It is estimated that 20% to 30% of the children and adolescents in this country suffer from a chronic disease or health condition. These conditions can affect children throughout their lives and also affect the family unit. The increase in day-to-day caregiving requirements, the complexities of disease management activities, lifestyle, and family dynamics, alone or collectively, may influence long-term health outcomes. Furthermore, chronic health conditions may affect the financial status, and social, community, and school interactions of the child and the family. The child or adolescent is affected personally by the pathology of the disease, side effects or treatment, and by the required lifestyle and health management adaptations. The family is involved in the child's illness management through requirements for care assistance, supervision/guidance, travel and time from work for health visits or hospitalizations, cost of care, and the effect of these requirements on family dynamics and lifestyle.
Over the past several years, many studies have examined the potential impact of childhood chronic illness on parents and families (for review see Kazak et al., 2003).
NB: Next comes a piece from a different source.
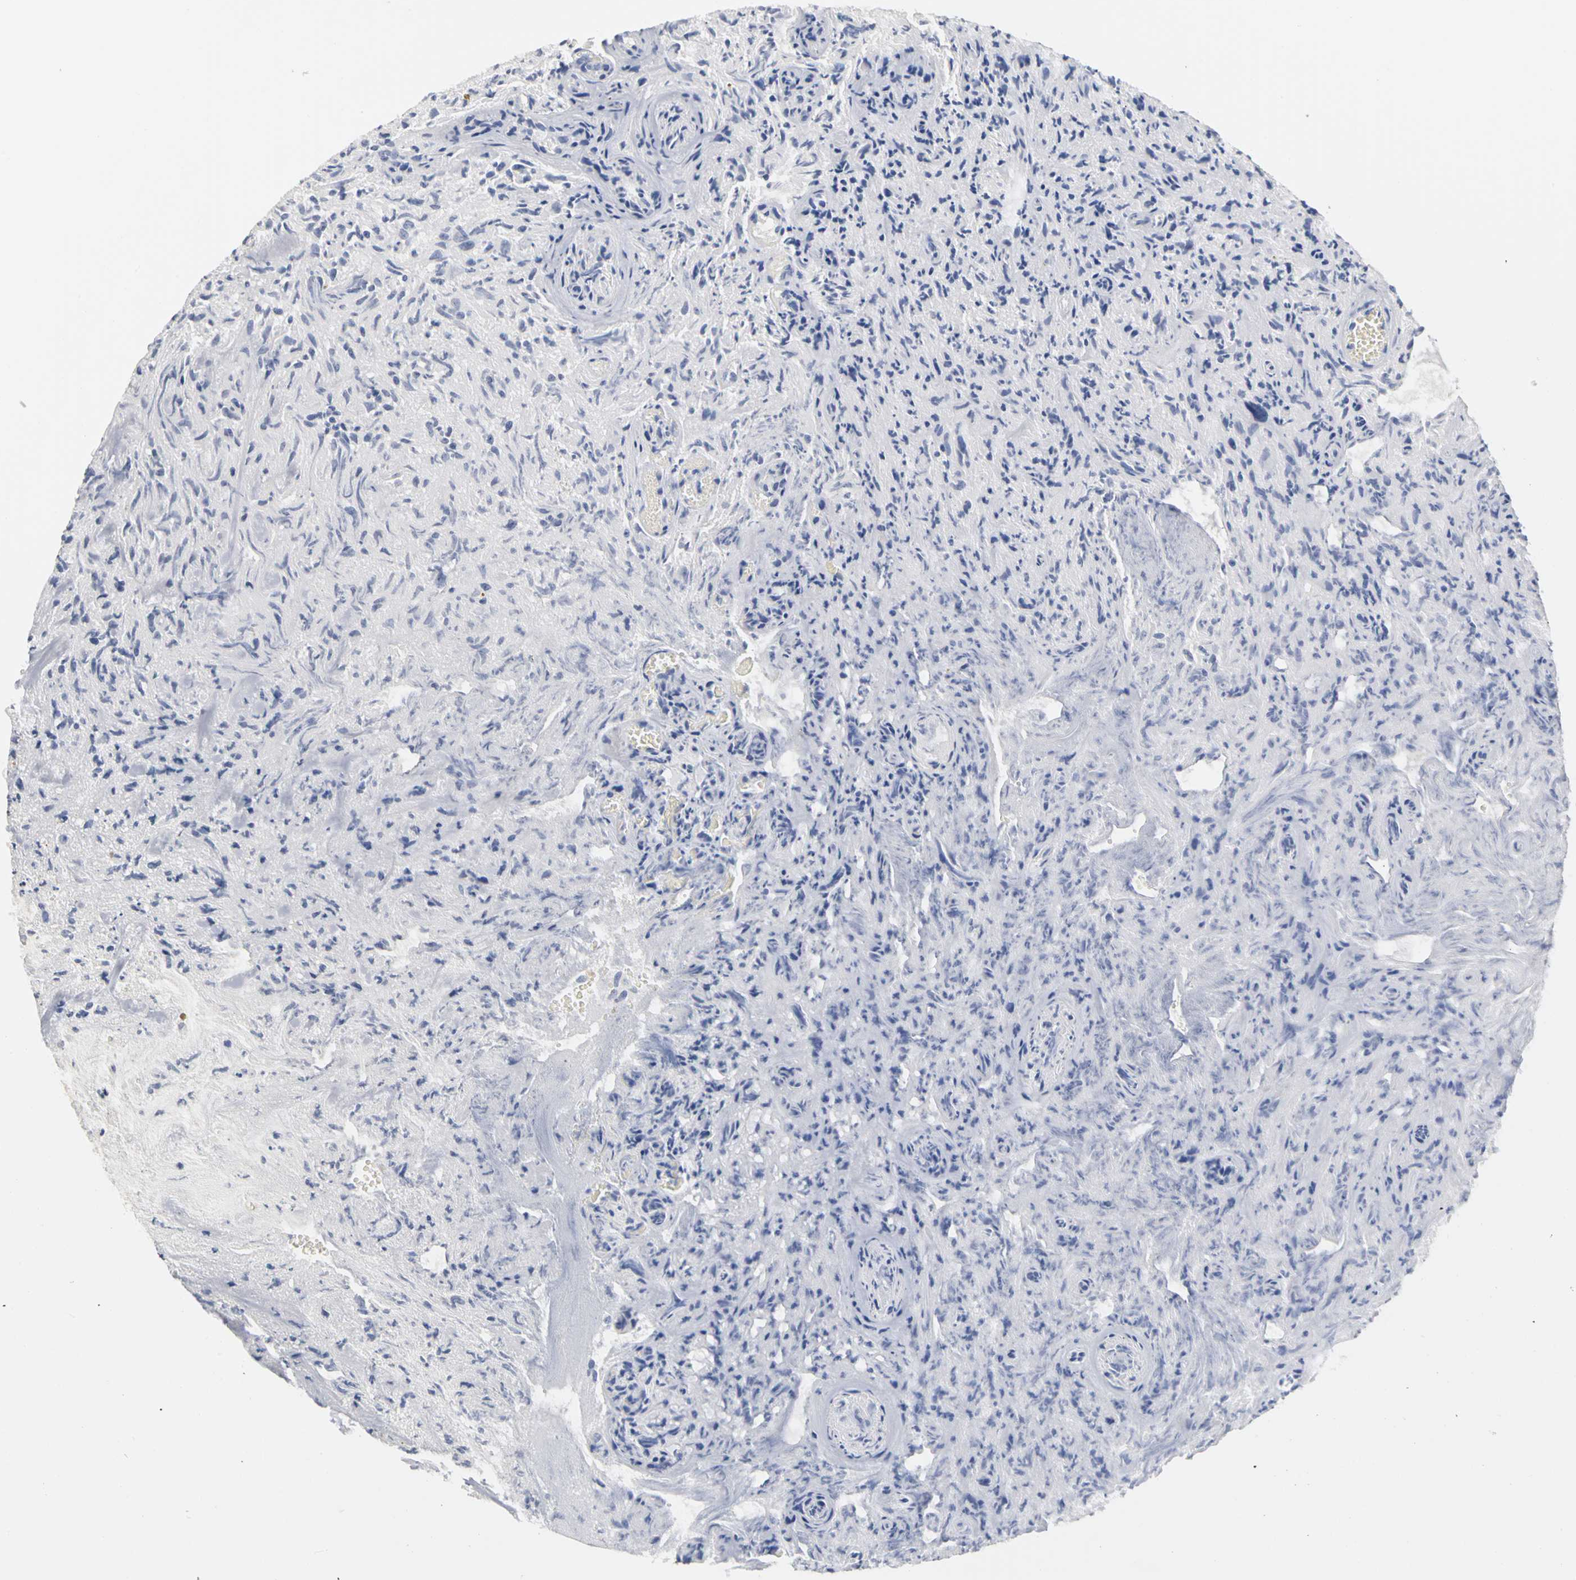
{"staining": {"intensity": "negative", "quantity": "none", "location": "none"}, "tissue": "glioma", "cell_type": "Tumor cells", "image_type": "cancer", "snomed": [{"axis": "morphology", "description": "Normal tissue, NOS"}, {"axis": "morphology", "description": "Glioma, malignant, High grade"}, {"axis": "topography", "description": "Cerebral cortex"}], "caption": "Protein analysis of malignant glioma (high-grade) demonstrates no significant expression in tumor cells.", "gene": "PGR", "patient": {"sex": "male", "age": 75}}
In general, the literature has delineated a myriad of stressors that parents may experience, including financial stress, role strains, separations, adjustment to the various components of the medical system, interruptions in daily routines and plans for the future, and the general uncertainty with regard to the child’s prognosis. All of these possible experiences may lead directly and indirectly to anxiety, depression, post-traumatic-stress, hopelessness, and feelings of loss of control. What is not known is how single, or “lone,” parents trying to navigate the complex needs of maintaining a home, family, and a chronically ill child adapt to these challenges.
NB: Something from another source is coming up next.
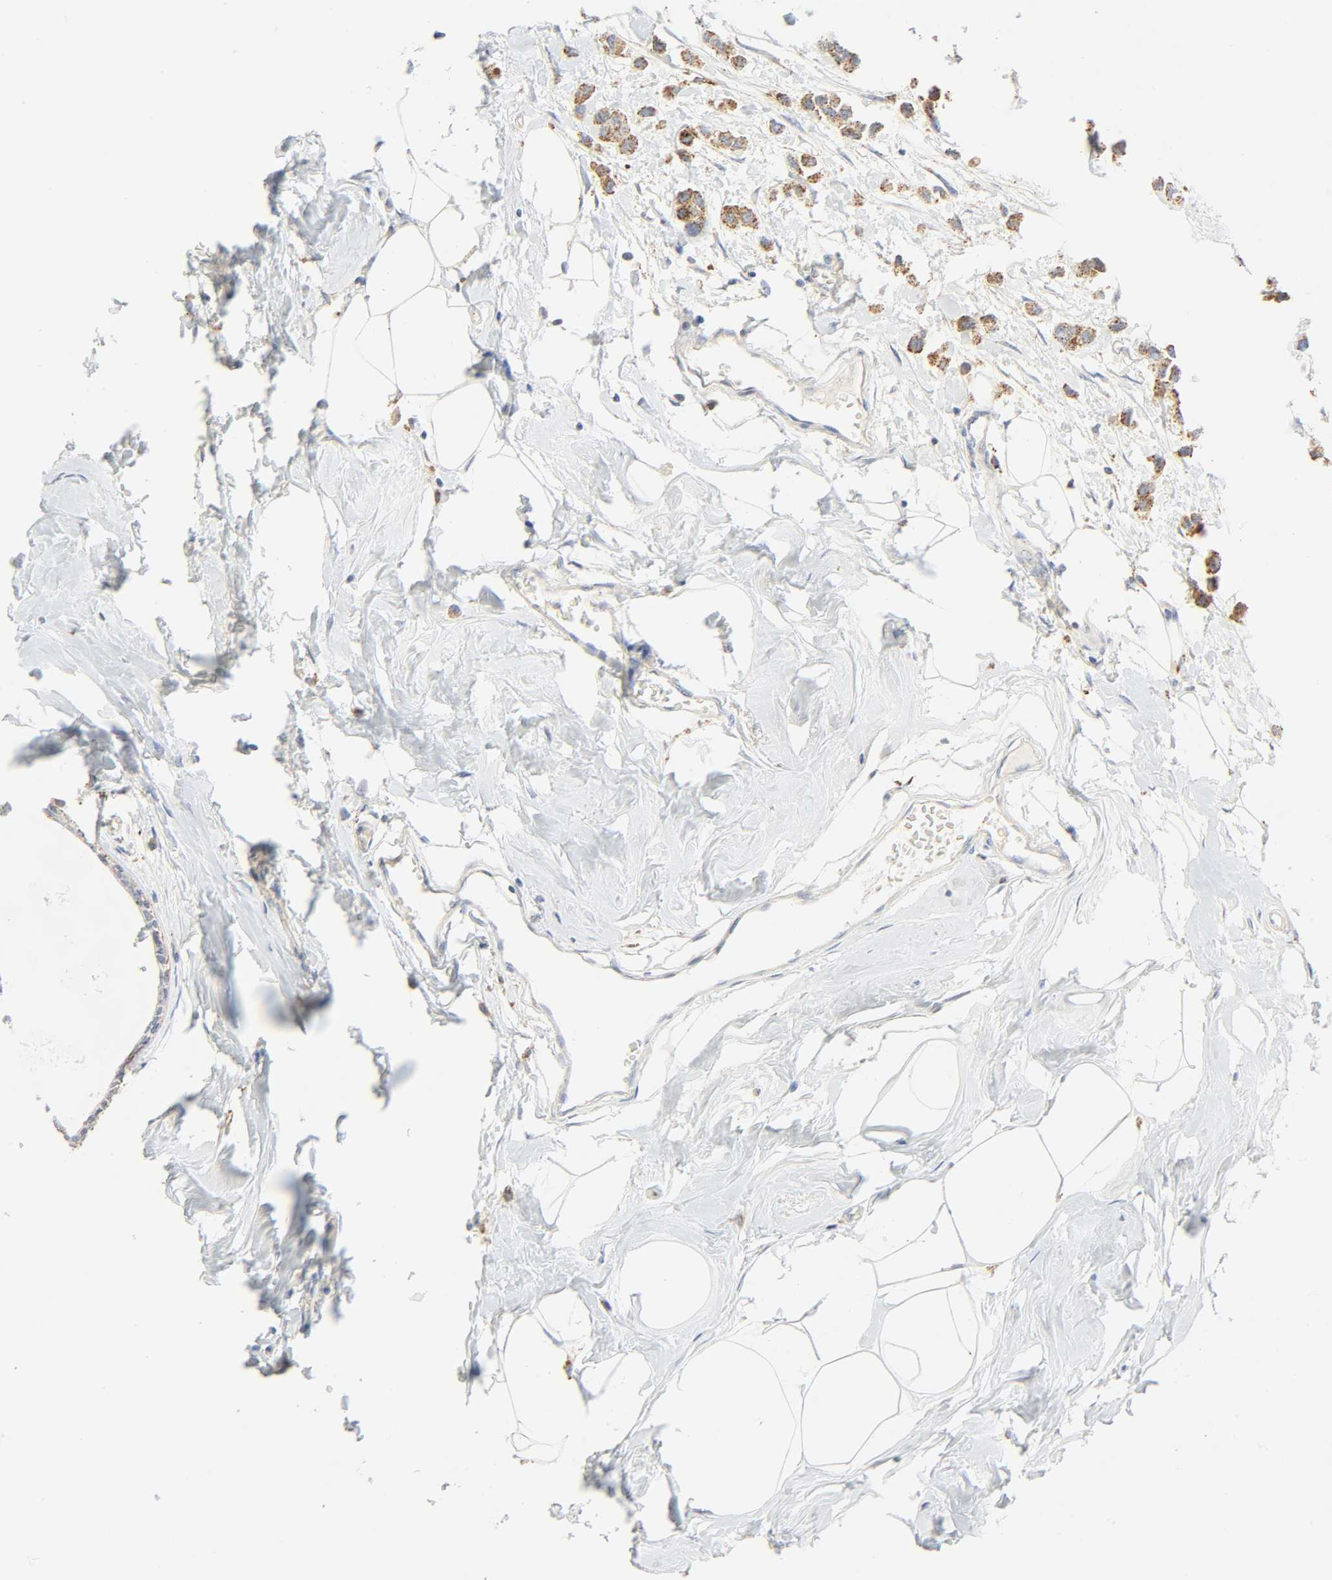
{"staining": {"intensity": "moderate", "quantity": ">75%", "location": "cytoplasmic/membranous"}, "tissue": "breast cancer", "cell_type": "Tumor cells", "image_type": "cancer", "snomed": [{"axis": "morphology", "description": "Lobular carcinoma"}, {"axis": "topography", "description": "Breast"}], "caption": "Breast cancer (lobular carcinoma) stained for a protein (brown) demonstrates moderate cytoplasmic/membranous positive staining in approximately >75% of tumor cells.", "gene": "CAMK2A", "patient": {"sex": "female", "age": 51}}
The proportion of children in two-parent families has decreased from 85% to 69% in the last 30 years; thus nearly 3 in 10 children live in single parent homes (Shudy et al., 2006). The most common type of single parent home is one with a mother present, although single father homes are among the fastest growing type of family situation in this country (Garasky, 1996). Single parenthood may occur as a result of loss (death, separation, divorce, or abandonment by one parent) or by choice (adoption, assisted reproductive technology, choosing to become or remain pregnant without a partner).
In general, the field of pediatric chronic illness has not kept pace with the demographic changes that now characterize our society; changes that have the potential to profoundly affect child and family functioning. A recent review of the impact of family structure on family income revealed that financial resources for lone parents were only 55% of those of married-parent families (Thomas & Sawhill, 2007). Even more striking, children in lone-parent families are more than four times as likely to live in poverty than those in married-parent families – across all race/ethnic categories (Thomas & Sawhill, 2007). These findings are particularly salient in the case of pediatric chronic illness, which frequently taxes the economic resources of the family under the best of conditions.
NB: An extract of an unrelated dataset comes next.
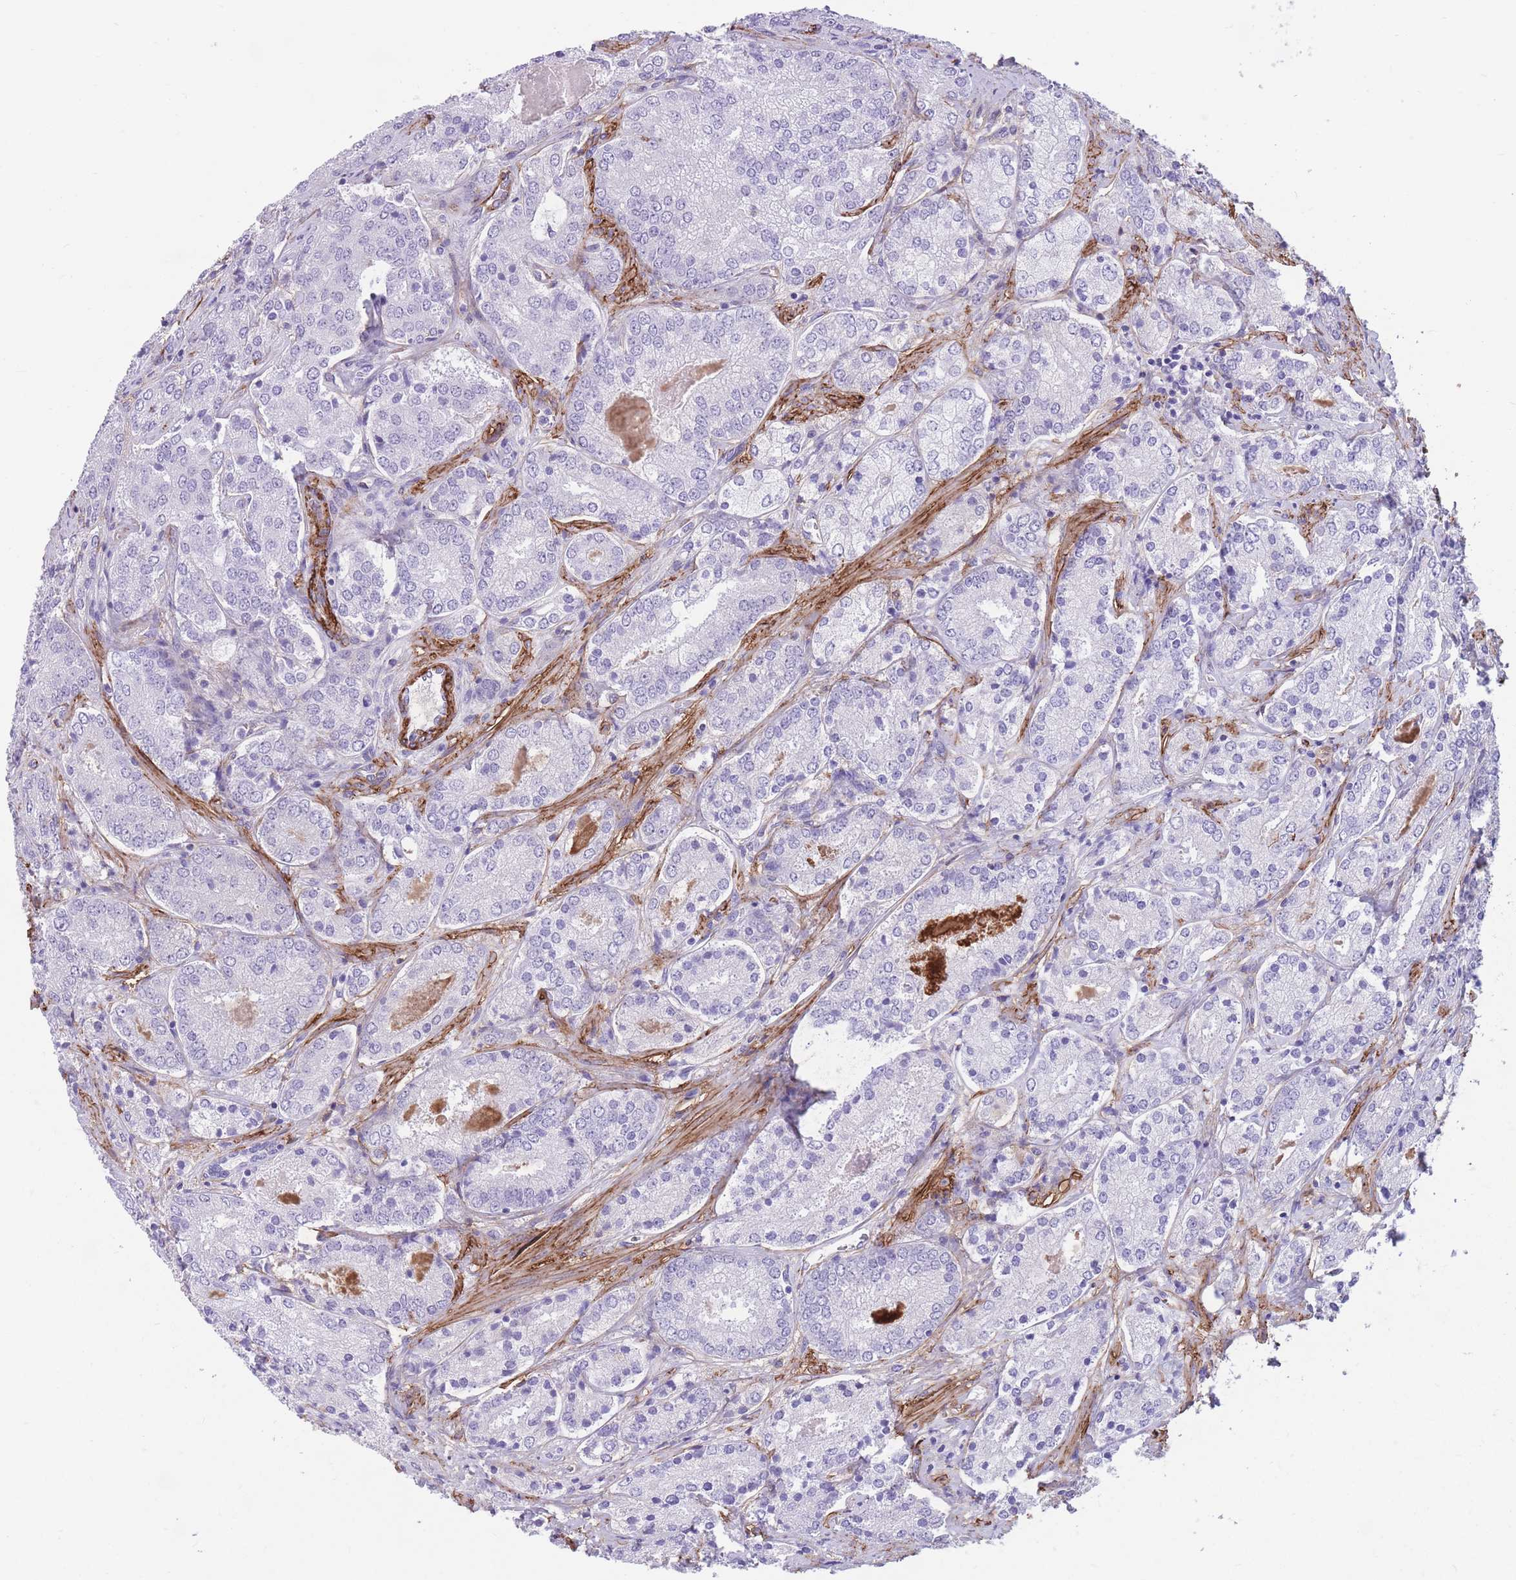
{"staining": {"intensity": "negative", "quantity": "none", "location": "none"}, "tissue": "prostate cancer", "cell_type": "Tumor cells", "image_type": "cancer", "snomed": [{"axis": "morphology", "description": "Adenocarcinoma, High grade"}, {"axis": "topography", "description": "Prostate"}], "caption": "This is a histopathology image of immunohistochemistry (IHC) staining of high-grade adenocarcinoma (prostate), which shows no positivity in tumor cells.", "gene": "DPYD", "patient": {"sex": "male", "age": 63}}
In response to the increasing number of children growing up in single parent households who must face challenges associated with chronic illness, and the dearth of literature specifically focused in this area, a one-day “think tank” was organized and led by Lori Wiener, Ph.D. (National Cancer Institute, Pediatric Oncology Branch) and Mary Jo Kupst, Ph.D. (Medical College of Wisconsin) in collaboration with the Children’s Inn at the National Institutes of Health. The think tank was generously sponsored by the Andre Sobel River of Life Foundation. A distinguished group of multidisciplinary experts in pediatric psychosocial research of chronic illness was invited to attend a one-day meeting that was designed to address three primary questions pertaining to single parents of children living with a chronic or life-limiting illness: “What do we know?”, “What do we need to know?” and “Where do we go from here?” Each expert was to respond to these three basic and fundamental questions from his/her own clinical experiences and programs of research. We were humbled by the dearth of knowledge about the complexity and diversity of the variables affecting the needs and adjustment of all parents, particularly those who care for a child with a chronic illness by themselves. Furthermore, while we all recognized the challenges that single parents must endure in negotiating the financial stressors of having a child with a chronic illness, and the caregiving of multiple children in a family, we realized a primary challenge was to define who should be considered a “single parent” and how variables such as socioeconomic status, distance from home to hospital, presence of other children or support figures altered the potential impact on a single-individual meeting the needs of a chronically ill child. As researchers, we also recognized that we had failed to examine systematically the challenges that these individuals must face. Indeed, there was consensus that this is an overlooked population much in need of our careful attention.
While the initial goal of the “think tank” was to develop a limited institutional study to examine the psychosocial correlates of single parents dealing with pediatric chronic illness, by the end of the day it was clear that a need to better understand the complexity of this issue exists, and therefore, the development of a research study was deferred. We now provide an overview of what we learned, including a review of the extant literature in the area of single parenting and chronic illness, concluding with recommendations for investigators who work with chronically ill children and their families.